# Short term rental Edmonton



## DunkFunk (Feb 3, 2010)

Hello All

We need to activate our PR visa's in Jan 2011.
We plan to land then in Edmonton area.
Before deciding on an area we would like to rent on a 6 month term basis we would like a solution for 1-2 months. Any suggestions on this please? Myself, Wife and kids 3 ys and 5 yrs old.
I believe we need an address to activate our Visa's, so somewhere we can rent short term and explore the area of Edmonton from./ Calgary is a possible area also.
No job as yet.

Any advice would be greatly received.

Kind Regards

Duncan


----------



## Auld Yin (Mar 10, 2009)

DunkFunk said:


> Hello All
> 
> We need to activate our PR visa's in Jan 2011.
> We plan to land then in Edmonton area.
> ...


You do not need an address to activate your visa. It's better if you have an address to have your cards sent to, but that can be done later.
You will find it difficult to rent for any time less than one year and if you have no Canadian credit history the landlord may insist on one year's rent up front.
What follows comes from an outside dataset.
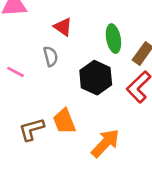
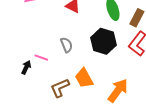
gray semicircle: (51, 56) -> (66, 45), moved
pink line: (16, 72) -> (41, 58), moved

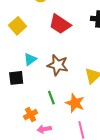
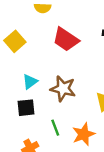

As regards the shore term (1-2 months) perhaps you should google for an apartment hotel.
Hopefully someone from Edmonton will be along to assist you further.
Much good luck.


----------



## MarylandNed (May 11, 2010)

DunkFunk said:


> Hello All
> 
> We need to activate our PR visa's in Jan 2011.
> We plan to land then in Edmonton area.
> ...


Try VRBO is Vacation Rentals By Owner


----------



## Jennianne (Feb 8, 2010)

I know of someone who went to edmonton in august renting in spruce grove no credit history wasnt asked for a full years rent upfront! how can any landlord expect you to have that kind of cash??????? its over $1200 a month for a townhouse no-one would have that kind of money to pay a whole years rent upfront! i have been looking at lots of rental sites andmost are for 1 year there are the odd ones that are 6 months. good luck!


----------